20 Temmuz 2025 Pazar

Sadece Zeytinyağı Değil: Bir Hikâye, Bir Yolculuk, Bir Arayış



Kerametli Robinson bir markadan çok bir evreni, bir hikâyeyi, bir yaşam biçimini anlatır. Önceki yazımda bahsettiğim gibi, insanoğlu türlü dayatmalara, kendi hür hayal ve fikirlerinin, açık hava hapishanelerinde ve istemediği işlerde, evet biliyorum, hepimizin de ihtiyaç duyduğu para ile zincirlenirken, başka olasılıkların olmadığına da ikna ediliyor. Oysa hepimiz, açık hava hapishanelerimizde çalışırken, imkansız satış başarılarının, operasyonel süreçlerin peşinden koşuyoruz. Amacım, kurumsal ve ticari hayatı kötülemek değil. Sadece onun tiyatrosal ve maskeler ardındaki düzeninin bizi, biz olmaktan alıkoyduğudur. Yoksa herkes farklıdır. Kimi rakamlarla haşır neşir olmaktan mutlu, excel dosyalarındaki formüle aşıktır. Kimi insanlarla iletişim kurmaktan ya da sayfalarca prosedür yazmaktan. Dünya, uzun bir zamandır kendine hem türev işler yaratmakta, hem sahte ilişkiler ve çıkarlar düzleminde olmayı mecbur kılmaktadır.

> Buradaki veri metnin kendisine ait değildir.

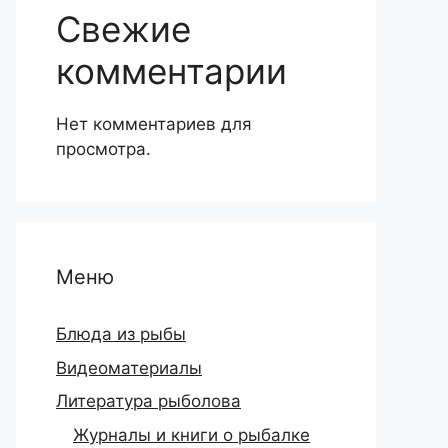
Свежие
комментарии
Нет комментариев для
просмотра.
Меню
Блюда из рыбы
Видеоматериалы
Литература рыболова
Журналы и книги о рыбалке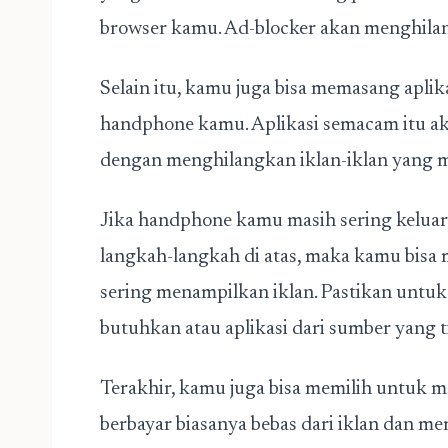
browser kamu. Ad-blocker akan menghilang
Selain itu, kamu juga bisa memasang aplik
handphone kamu. Aplikasi semacam itu 
dengan menghilangkan iklan-iklan yang 
Jika handphone kamu masih sering kelua
langkah-langkah di atas, maka kamu bisa
sering menampilkan iklan. Pastikan untu
butuhkan atau aplikasi dari sumber yang ti
Terakhir, kamu juga bisa memilih untuk mem
berbayar biasanya bebas dari iklan dan mem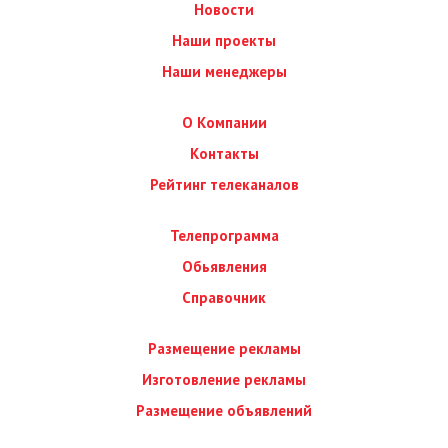
Новости
Наши проекты
Наши менеджеры
О Компании
Контакты
Рейтинг телеканалов
Телепрограмма
Обьявления
Справочник
Размещение рекламы
Изготовление рекламы
Размещение объявлений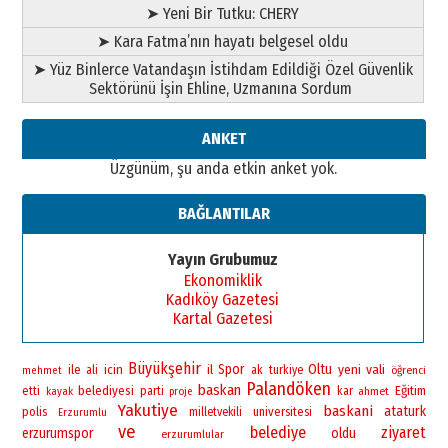
➤ Yeni Bir Tutku: CHERY
➤ Kara Fatma’nın hayatı belgesel oldu
➤ Yüz Binlerce Vatandaşın İstihdam Edildiği Özel Güvenlik
Sektörünü İşin Ehline, Uzmanına Sordum
ANKET
Üzgünüm, şu anda etkin anket yok.
BAĞLANTILAR
Yayın Grubumuz
Ekonomiklik
Kadıköy Gazetesi
Kartal Gazetesi
Büyükşehir
Spor
Oltu
yeni
vali
ile
icin
il
ali
ak
turkiye
öğrenci
mehmet
Palandöken
baskan
belediyesi
Eğitim
etti
parti
kar
ahmet
kayak
proje
Yakutiye
baskani
ataturk
polis
universitesi
milletvekili
Erzurumlu
ve
belediye
ziyaret
erzurumspor
oldu
erzurumlular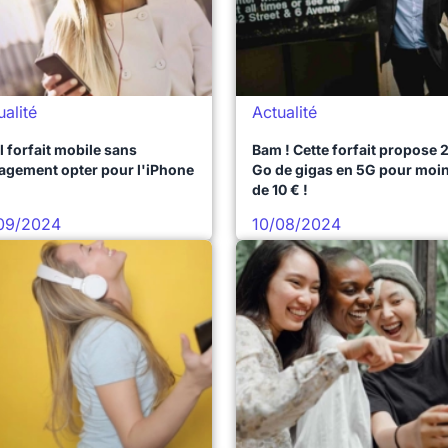
ualité
Actualité
 forfait mobile sans
Bam ! Cette forfait propose 
agement opter pour l'iPhone
Go de gigas en 5G pour moi
de 10 € !
09/2024
10/08/2024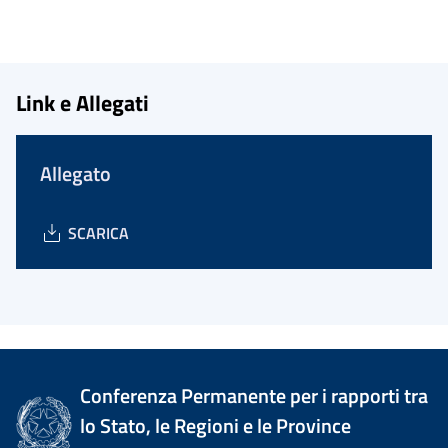
Link e Allegati
Allegato
SCARICA
Conferenza Permanente per i rapporti tra
lo Stato, le Regioni e le Province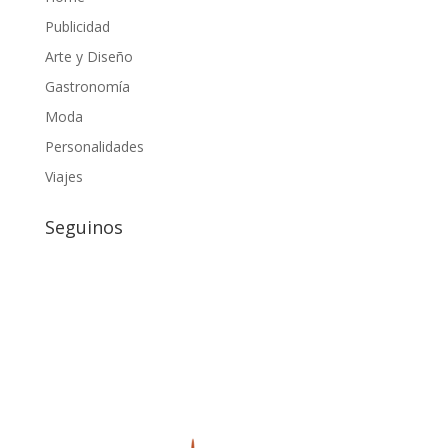
Publicidad
Arte y Diseño
Gastronomía
Moda
Personalidades
Viajes
Seguinos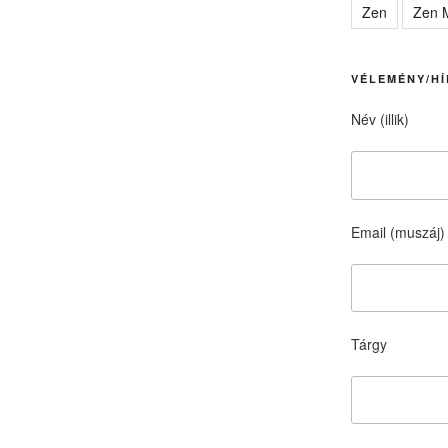
Zen
Zen M
VÉLEMÉNY/HÍ
Név (illik)
Email (muszáj)
Tárgy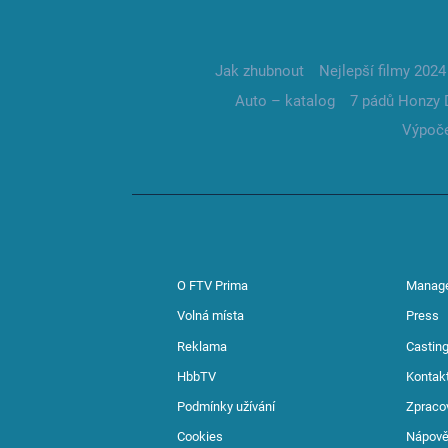
Jak zhubnout
Nejlepší filmy 2024
Auto – katalog
7 pádů Honzy 
Výpoče
O FTV Prima
Manag
Volná místa
Press
Reklama
Casting
HbbTV
Kontak
Podmínky užívání
Zpraco
Cookies
Nápov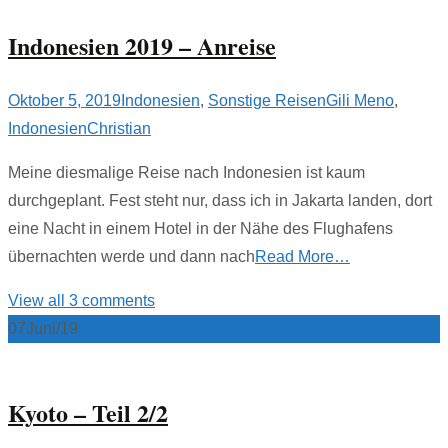
Indonesien 2019 – Anreise
Oktober 5, 2019
Indonesien
,
Sonstige Reisen
Gili Meno
,
Indonesien
Christian
Meine diesmalige Reise nach Indonesien ist kaum
durchgeplant. Fest steht nur, dass ich in Jakarta landen, dort
eine Nacht in einem Hotel in der Nähe des Flughafens
übernachten werde und dann nach
Read More…
View all 3 comments
07
Juni/19
Kyoto – Teil 2/2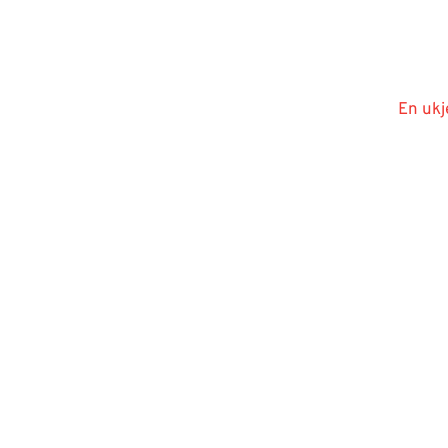
En ukj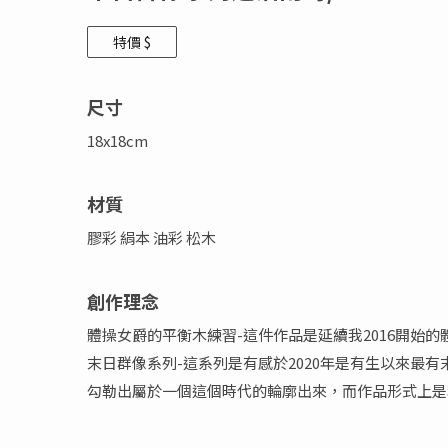
特價 $
尺寸
18x18cm
材質
膠彩 絹本 油彩 松木
創作理念
體操女爵的平衡木練習-這件作品是延續我2016開始
末日群像系列-這系列是有感於2020年是有生以來
勾勒出屬於一個這個時代的輪廓出來，而作品形式上是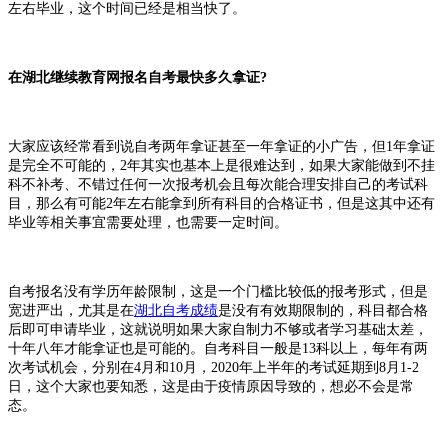
左右毕业，这个时间已经是相当快了。
在湖北继续教育网报名自考最快多久拿证?
大家应该经常看到说自考两年拿证甚至一年拿证的小广告，但1年拿证
是完全不可能的，2年其实也基本上是很难达到，如果大家能做到不挂
科不补考、不错过任何一次报考机会且每次能合理安排自己的考试科
目，那么有可能2年左右能拿到所有科目的合格证书，但是这其中还有
毕业等相关事宜需要处理，也需要一定时间。
自考报名没有学历年龄限制，这是一个门槛比较低的报考形式，但是
宽进严出，尤其是在
湖北自考成绩
是没有有效期限制的，科目都合格
后即可申请毕业，这就说明如果大家自制力不够或者学习基础太差，
十年八年才能拿证也是可能的。自考科目一般是13科以上，每年有两
次考试机会，分别在4月和10月，2020年上半年的考试延期到8月1-2
日，这个大家也要知悉，这是由于疫情原因导致的，想必不会是常
态。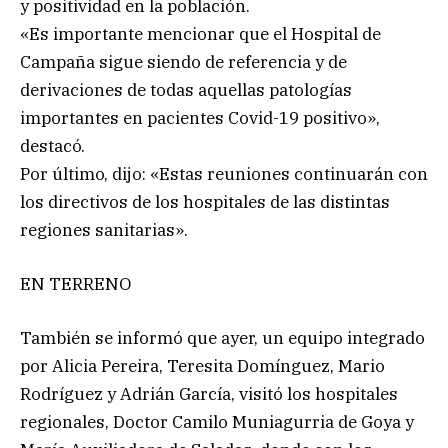
y positividad en la población.
«Es importante mencionar que el Hospital de
Campaña sigue siendo de referencia y de
derivaciones de todas aquellas patologías
importantes en pacientes Covid-19 positivo»,
destacó.
Por último, dijo: «Estas reuniones continuarán con
los directivos de los hospitales de las distintas
regiones sanitarias».
EN TERRENO
También se informó que ayer, un equipo integrado
por Alicia Pereira, Teresita Domínguez, Mario
Rodríguez y Adrián García, visitó los hospitales
regionales, Doctor Camilo Muniagurria de Goya y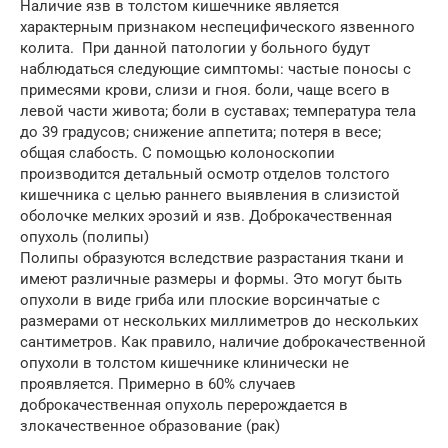
Наличие язв в толстом кишечнике является
характерным признаком неспецифического язвенного
колита. При данной патологии у больного будут
наблюдаться следующие симптомы: частые поносы с
примесями крови, слизи и гноя. боли, чаще всего в
левой части живота; боли в суставах; температура тела
до 39 градусов; снижение аппетита; потеря в весе;
общая слабость. С помощью колоноскопии
производится детальный осмотр отделов толстого
кишечника с целью раннего выявления в слизистой
оболочке мелких эрозий и язв. Доброкачественная
опухоль (полипы)
Полипы образуются вследствие разрастания ткани и
имеют различные размеры и формы. Это могут быть
опухоли в виде гриба или плоские ворсинчатые с
размерами от нескольких миллиметров до нескольких
сантиметров. Как правило, наличие доброкачественной
опухоли в толстом кишечнике клинически не
проявляется. Примерно в 60% случаев
доброкачественная опухоль перерождается в
злокачественное образование (рак)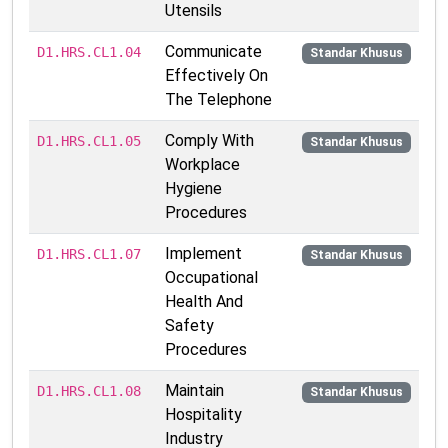
Utensils
Communicate
D1.HRS.CL1.04
Standar Khusus
Effectively On
The Telephone
Comply With
D1.HRS.CL1.05
Standar Khusus
Workplace
Hygiene
Procedures
Implement
D1.HRS.CL1.07
Standar Khusus
Occupational
Health And
Safety
Procedures
Maintain
D1.HRS.CL1.08
Standar Khusus
Hospitality
Industry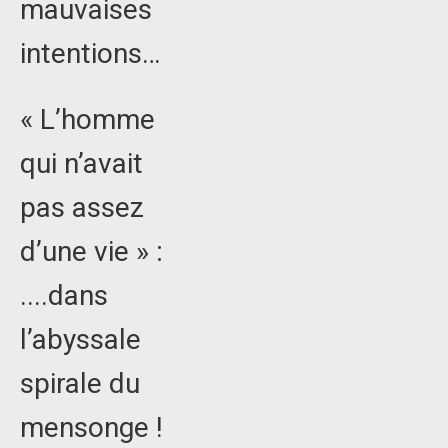
mauvaises
intentions…
« L’homme
qui n’avait
pas assez
d’une vie » :
....dans
l’abyssale
spirale du
mensonge !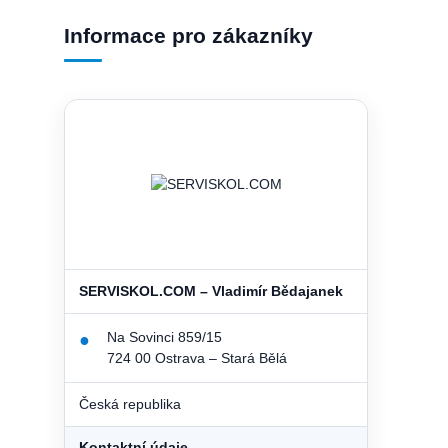
Informace pro zákazníky
SERVISKOL.COM – Vladimír Bědajanek
Na Sovinci 859/15
●
724 00 Ostrava – Stará Bělá
Česká republika
Kontaktní údaje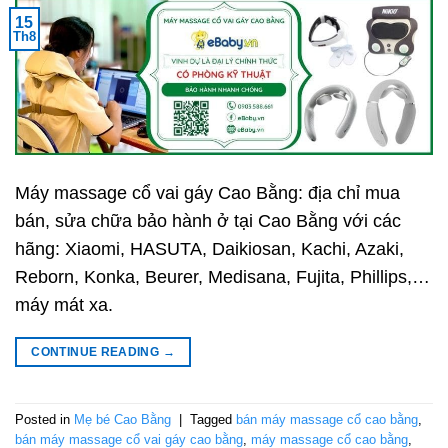
15
Th8
Máy massage cổ vai gáy Cao Bằng: địa chỉ mua
bán, sửa chữa bảo hành ở tại Cao Bằng với các
hãng: Xiaomi, HASUTA, Daikiosan, Kachi, Azaki,
Reborn, Konka, Beurer, Medisana, Fujita, Phillips,…
máy mát xa.
CONTINUE READING
→
Posted in
Mẹ bé Cao Bằng
|
Tagged
bán máy massage cổ cao bằng
,
bán máy massage cổ vai gáy cao bằng
,
máy massage cổ cao bằng
,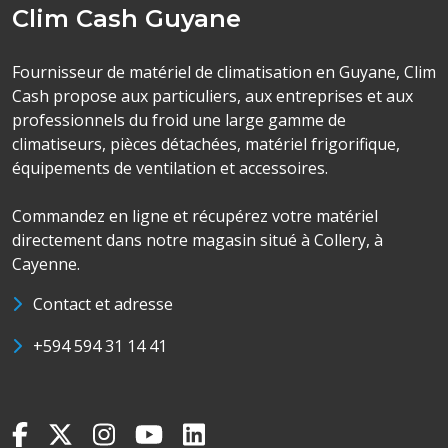
Clim Cash Guyane
Fournisseur de matériel de climatisation en Guyane, Clim
Cash propose aux particuliers, aux entreprises et aux
professionnels du froid une large gamme de
climatiseurs, pièces détachées, matériel frigorifique,
équipements de ventilation et accessoires.
Commandez en ligne et récupérez votre matériel
directement dans notre magasin situé à Collery, à
Cayenne.
Contact et adresse
+594 594 31 14 41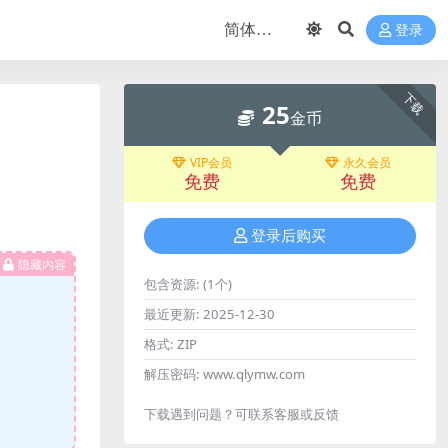
登录
下载
25
金币
VIP会员
永久会员
免费
免费
登录后购买
隐藏内容
包含资源:
(1个)
最近更新:
2025-12-30
格式:
ZIP
解压密码:
www.qlymw.com
下载遇到问题？可联系客服或反馈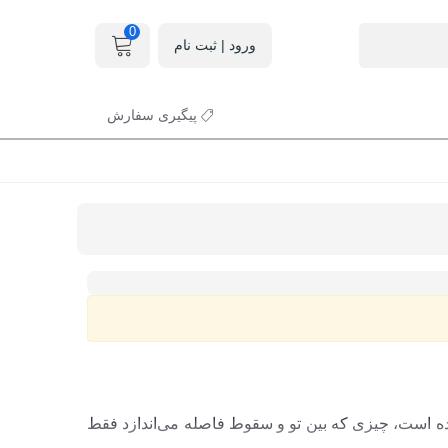
0
ورود | ثبت نام
پیگیری سفارش
ده است، چیزی که بین تو و سقوط فاصله می‌اندازد فقط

İşte ben sadece, sevdiğimiz işi, hakikatle, dürüstlükle, vizyonlarımızı katarak, kendimizi gerçekleştirerek yapmak tarafındayım. Bu yüzden, ben bu işe sadece zeytin toplamak, sıkmak, satmak için girmedim. Ben bu işe “Daha hakiki bir hayat mümkün mü?” diye sormadan, “ Daha hakiki bir hayat mümkün” diyerek çıktım.

Ne olursa olsun, hepimizin de şikayet ettiği konulardan biri olan, çoğunluğun yaptığı işi düzgün yapmaması konusunun nedenlerine girmeyeceğim. Bir işin, bir sürecin mükemmel olması, illa o işi sevmemiz ile alakalı değildir ama sevmediğimiz bir işi yapmak bizi mutlu etmeyecektir. Hatta biraz daha ileri giderek şunu söyleyebilirim; sevdiğin işi başkasının dayatmaları altında yapmak da, o işi zamanla sevmemene yol açacaktır.

Kendimi keşfetmeye başladığım gençlik dönemlerinden beri doğa ve toprak hep odak noktamda olmuştu. Toprakla haşır neşir olup bir şeyler üretmek isteğime, hepimizi mahkum eden para uzun yıllar pranga vursa da, en sevdiğim filmde olduğu gibi (Esaretin Bedeli / Shawshank Redemption), uzun yıllar, yılın güzeli posterinin ardında, geceleri kendime bir kaçış tüneli kazmayı ihmal etmedim. Hatta birkaç kez başarısız kaçma deneyimim de oldu. Yediğim hücre cezaları tekrar denememe engel olamadı. Çünkü dünya hırslarımız için küçük, hayallerimiz için büyüktü.